Choosing an Accredited Program
Accreditation matters more than most applicants realize, particularly if you plan to continue your education beyond the bachelor’s level. Two organizations accredit nursing programs in the United States. CCNE (Commission on Collegiate Nursing Education) focuses on BSN, MSN, and doctoral programs and is recognized by the U.S. Department of Education. ACEN (Accreditation Commission for Education in Nursing) covers a broader range, from practical nursing through doctoral programs.
Both are legitimate, but the key reason to verify accreditation is credit transferability. If you later apply to a graduate nursing program, accreditation helps ensure your BSN credits will be accepted. A degree from an unaccredited program could leave you unable to advance, which defeats much of the purpose of going back to school in the first place.
What the Experience Looks Like
Most students in RN-BSN programs are working full time. Programs are designed around that reality. A full-time track typically takes about 12 months, while a part-time pace stretches to roughly two years. At the University at Buffalo, for example, the nursing-specific coursework is 32 credits, though additional general education credits may be needed depending on what you completed in your associate program.
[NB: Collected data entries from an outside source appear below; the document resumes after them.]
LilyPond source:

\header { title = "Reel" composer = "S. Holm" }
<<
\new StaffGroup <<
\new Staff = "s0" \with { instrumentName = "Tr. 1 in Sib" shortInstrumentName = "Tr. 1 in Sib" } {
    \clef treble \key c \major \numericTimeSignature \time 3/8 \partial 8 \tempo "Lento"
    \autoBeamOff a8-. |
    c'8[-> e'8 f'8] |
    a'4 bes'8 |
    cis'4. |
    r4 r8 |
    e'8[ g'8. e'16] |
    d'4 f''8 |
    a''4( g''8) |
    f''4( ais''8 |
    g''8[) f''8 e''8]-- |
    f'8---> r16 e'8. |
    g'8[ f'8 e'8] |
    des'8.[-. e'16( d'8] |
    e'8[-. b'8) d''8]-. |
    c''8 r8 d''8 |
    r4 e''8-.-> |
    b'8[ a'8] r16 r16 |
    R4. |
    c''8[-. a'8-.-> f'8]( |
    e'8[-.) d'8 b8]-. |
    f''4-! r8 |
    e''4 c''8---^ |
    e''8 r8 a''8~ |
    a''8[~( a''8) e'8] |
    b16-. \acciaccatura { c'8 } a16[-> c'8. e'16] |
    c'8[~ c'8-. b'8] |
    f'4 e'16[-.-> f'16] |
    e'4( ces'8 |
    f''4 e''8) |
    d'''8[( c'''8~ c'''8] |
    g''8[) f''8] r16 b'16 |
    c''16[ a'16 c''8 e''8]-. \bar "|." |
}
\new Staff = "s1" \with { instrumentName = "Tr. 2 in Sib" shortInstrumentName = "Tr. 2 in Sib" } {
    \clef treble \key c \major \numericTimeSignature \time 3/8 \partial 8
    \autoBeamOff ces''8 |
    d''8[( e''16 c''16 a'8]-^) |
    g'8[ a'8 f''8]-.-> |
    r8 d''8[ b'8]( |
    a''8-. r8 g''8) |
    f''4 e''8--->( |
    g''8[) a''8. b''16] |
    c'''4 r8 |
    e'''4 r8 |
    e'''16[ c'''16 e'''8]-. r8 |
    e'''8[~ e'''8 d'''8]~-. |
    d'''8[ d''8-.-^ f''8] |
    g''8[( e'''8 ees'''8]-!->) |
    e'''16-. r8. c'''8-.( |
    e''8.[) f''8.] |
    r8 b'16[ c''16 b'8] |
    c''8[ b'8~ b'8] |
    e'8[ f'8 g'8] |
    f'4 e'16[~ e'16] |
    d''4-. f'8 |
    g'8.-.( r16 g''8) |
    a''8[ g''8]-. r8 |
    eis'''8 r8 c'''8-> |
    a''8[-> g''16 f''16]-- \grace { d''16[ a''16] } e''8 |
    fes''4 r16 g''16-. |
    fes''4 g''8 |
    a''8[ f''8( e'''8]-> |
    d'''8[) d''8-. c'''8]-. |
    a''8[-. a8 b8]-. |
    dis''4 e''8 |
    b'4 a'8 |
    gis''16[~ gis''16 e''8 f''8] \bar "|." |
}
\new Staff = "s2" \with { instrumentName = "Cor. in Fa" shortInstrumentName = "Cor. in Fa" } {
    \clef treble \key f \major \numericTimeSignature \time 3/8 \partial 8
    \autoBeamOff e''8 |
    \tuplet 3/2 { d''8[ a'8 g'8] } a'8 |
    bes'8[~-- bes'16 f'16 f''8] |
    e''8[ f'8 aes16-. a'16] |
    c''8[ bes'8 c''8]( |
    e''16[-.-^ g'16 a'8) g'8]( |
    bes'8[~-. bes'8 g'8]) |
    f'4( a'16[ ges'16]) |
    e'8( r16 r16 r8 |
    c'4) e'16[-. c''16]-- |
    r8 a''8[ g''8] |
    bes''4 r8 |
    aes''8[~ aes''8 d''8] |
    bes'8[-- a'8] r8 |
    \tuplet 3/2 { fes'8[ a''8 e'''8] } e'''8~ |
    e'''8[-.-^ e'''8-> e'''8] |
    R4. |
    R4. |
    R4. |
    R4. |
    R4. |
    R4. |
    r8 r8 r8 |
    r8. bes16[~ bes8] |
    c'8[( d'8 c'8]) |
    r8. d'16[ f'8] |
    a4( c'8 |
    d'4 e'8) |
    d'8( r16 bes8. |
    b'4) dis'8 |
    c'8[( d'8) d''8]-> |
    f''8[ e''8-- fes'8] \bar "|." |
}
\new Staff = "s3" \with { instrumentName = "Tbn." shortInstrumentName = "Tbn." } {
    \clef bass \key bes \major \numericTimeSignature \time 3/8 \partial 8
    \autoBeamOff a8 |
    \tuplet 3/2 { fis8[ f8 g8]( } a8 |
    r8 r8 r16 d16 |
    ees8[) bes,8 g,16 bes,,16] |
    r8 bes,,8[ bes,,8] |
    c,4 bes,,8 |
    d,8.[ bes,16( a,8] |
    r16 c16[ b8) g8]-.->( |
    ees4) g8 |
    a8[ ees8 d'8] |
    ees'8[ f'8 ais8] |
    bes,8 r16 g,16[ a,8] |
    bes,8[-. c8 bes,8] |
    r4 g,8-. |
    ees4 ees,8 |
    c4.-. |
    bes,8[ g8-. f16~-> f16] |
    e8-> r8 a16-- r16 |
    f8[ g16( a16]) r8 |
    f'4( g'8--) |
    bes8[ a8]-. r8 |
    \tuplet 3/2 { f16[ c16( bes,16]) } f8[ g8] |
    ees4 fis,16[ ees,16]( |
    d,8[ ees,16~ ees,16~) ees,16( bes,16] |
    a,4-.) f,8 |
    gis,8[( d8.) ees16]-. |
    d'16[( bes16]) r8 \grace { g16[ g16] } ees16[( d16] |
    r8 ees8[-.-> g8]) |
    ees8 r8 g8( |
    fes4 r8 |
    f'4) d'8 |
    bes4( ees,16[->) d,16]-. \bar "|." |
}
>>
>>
The day-to-day experience involves reading, discussion boards or virtual seminars, writing papers (often evidence-based research papers), and completing projects that apply new concepts to your current practice. If you’ve been out of school for a while, the writing component tends to be the biggest adjustment. The clinical knowledge rarely feels unfamiliar since you’re already doing the work. What changes is how you think about that work: analyzing outcomes data, understanding health policy, and approaching patient care through a population health lens rather than one patient at a time.